Northern vs. southern red-backed voles: does diet differ?
The two main North American species split roughly along geography — Myodes gapperi (southern) ranges across the northern U.S. and Canada, while Myodes rutilus (northern) pushes further into subarctic Alaska, the Yukon, and Siberia. Their diets overlap heavily: berries dominate whenever available, with shoots, seeds, bark, and fungi filling the gaps. According to the Alaska Department of Fish and Game, berries are generally the single biggest food item for northern red-backed voles whenever they’re in season, more so than for meadow voles sharing the same range, which lean harder on grasses and sedges.
The practical difference is less about what they eat and more about how much variety is on offer — southern voles in temperate forests have access to a longer growing season and more plant diversity, while northern voles compress the same feeding strategy into a shorter subarctic summer.
When voles eat meat
Red-backed voles aren’t strict herbivores, and the northern species in particular will take meat when it’s on offer. Insects are a regular minor component of the diet, and there are documented cases of outright carnivory: if one vole dies in a trap, others nearby will feed on the carcass. It’s not routine predation — voles aren’t hunting other mammals — but it does mean “omnivore” is the accurate label, not “herbivore.”

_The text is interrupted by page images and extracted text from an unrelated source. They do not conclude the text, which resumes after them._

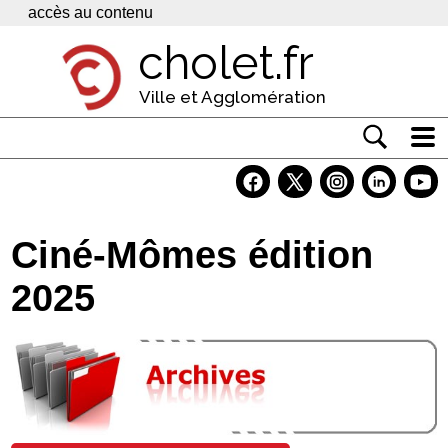
Panneau de gestion des cookies
accès au contenu
cholet.fr
Ville et Agglomération
Actualité
Vivre à Cholet
Ciné-Mômes édition
Economie
2025
Services
Contacts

Why this diet matters for the food web
Red-backed voles are a staple prey species for owls, weasels, martens, foxes, and other small predators across boreal and temperate forests. Their diet flexibility is part of why populations stay dense enough to support that predator load — a species locked into one food source would crash the moment that source failed. Voles that can pivot from berries to bark to insects within the same year keep churning out the biomass that feeds everything above them on the food chain.
FAQ
Do red-backed voles eat garden plants? Yes, if your yard borders forest edge habitat. They’ll nibble seedlings, bark on young trees, and root vegetables, though they’re less of a chronic garden pest than meadow voles, which prefer open grassy areas closer to lawns and gardens.
Are red-backed voles considered a pest? Not typically. They favor forest floor and leaf litter over cultivated land, so most homeowners only notice them near woodland edges rather than in vegetable beds.
Do voles eat bark and roots? Yes, year-round, though it’s a supplemental food rather than a preferred one — they turn to bark and roots more heavily in winter and early spring when other options are scarce.
What eats red-backed voles? Owls, weasels, martens, red foxes, and other small-to-midsize predators rely on red-backed voles as a core part of their diet, especially in boreal forest ecosystems where vole density drives predator population cycles.